Records provided:
Content starts

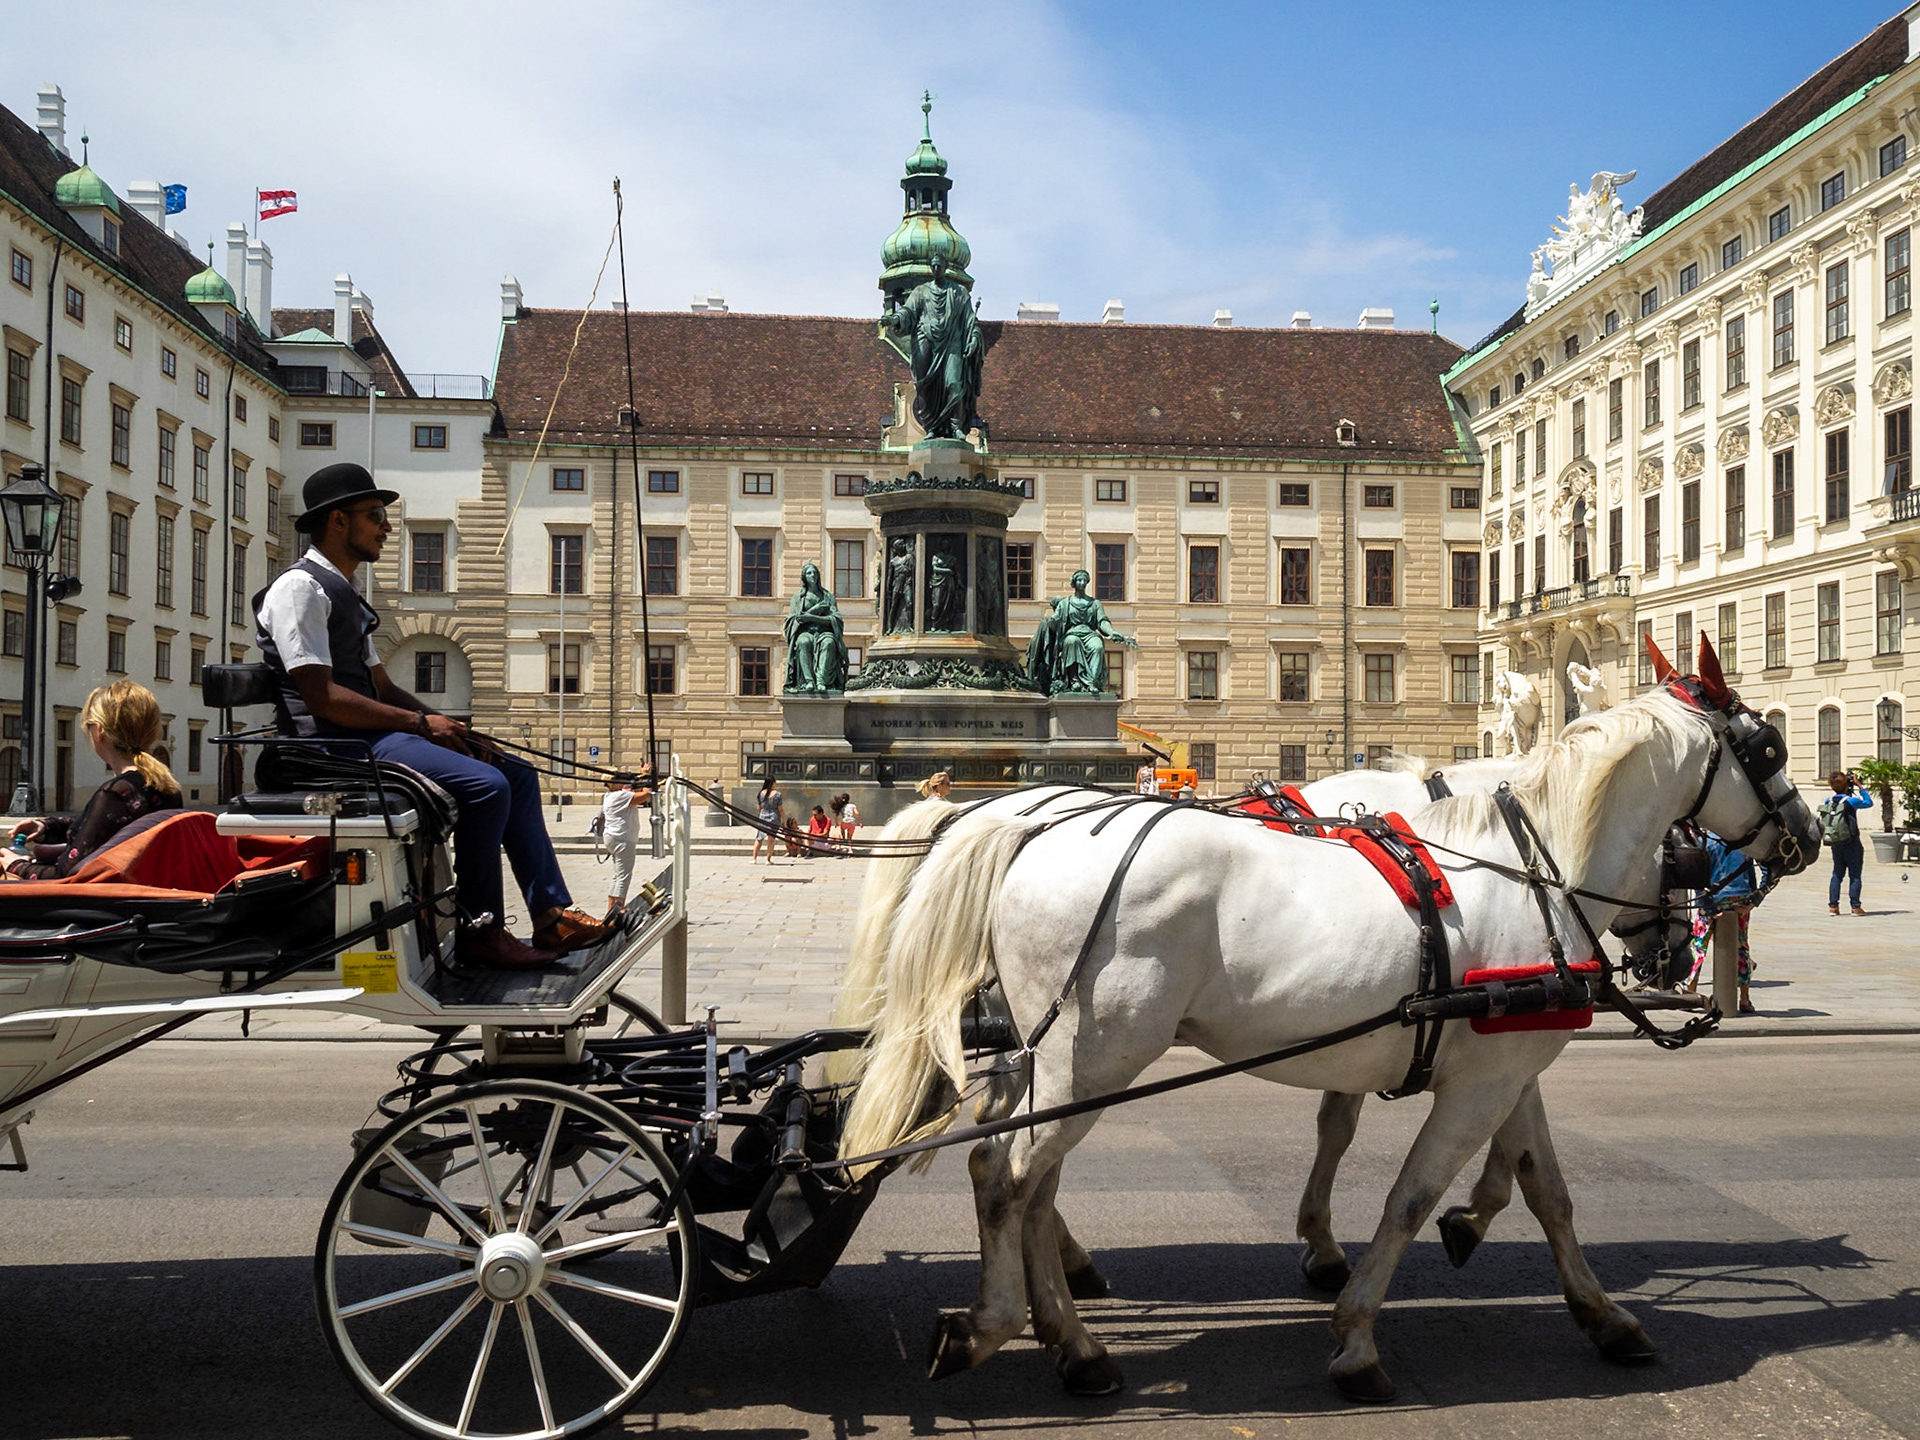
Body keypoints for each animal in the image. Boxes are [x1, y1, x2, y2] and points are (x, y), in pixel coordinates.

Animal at [839, 642, 1816, 1400]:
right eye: (1765, 745)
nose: (1804, 834)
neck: (1532, 867)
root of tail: (1018, 827)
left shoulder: (1501, 1065)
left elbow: (1546, 1190)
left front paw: (1598, 1312)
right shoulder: (1482, 1080)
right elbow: (1408, 1193)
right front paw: (1356, 1331)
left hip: (1046, 1057)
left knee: (1021, 1176)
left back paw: (1071, 1339)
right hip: (1090, 1057)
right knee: (1006, 1174)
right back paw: (1005, 1326)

Content ends

Task goal: Could you set down exactly the lines above, from the one containing "right front paw: (1356, 1331)" through the last, including both and nothing else?

Reply to the exercise:
right front paw: (1356, 1331)
left hip: (1046, 1057)
left knee: (1021, 1176)
left back paw: (1071, 1339)
right hip: (1090, 1057)
right knee: (1006, 1174)
right back paw: (1005, 1326)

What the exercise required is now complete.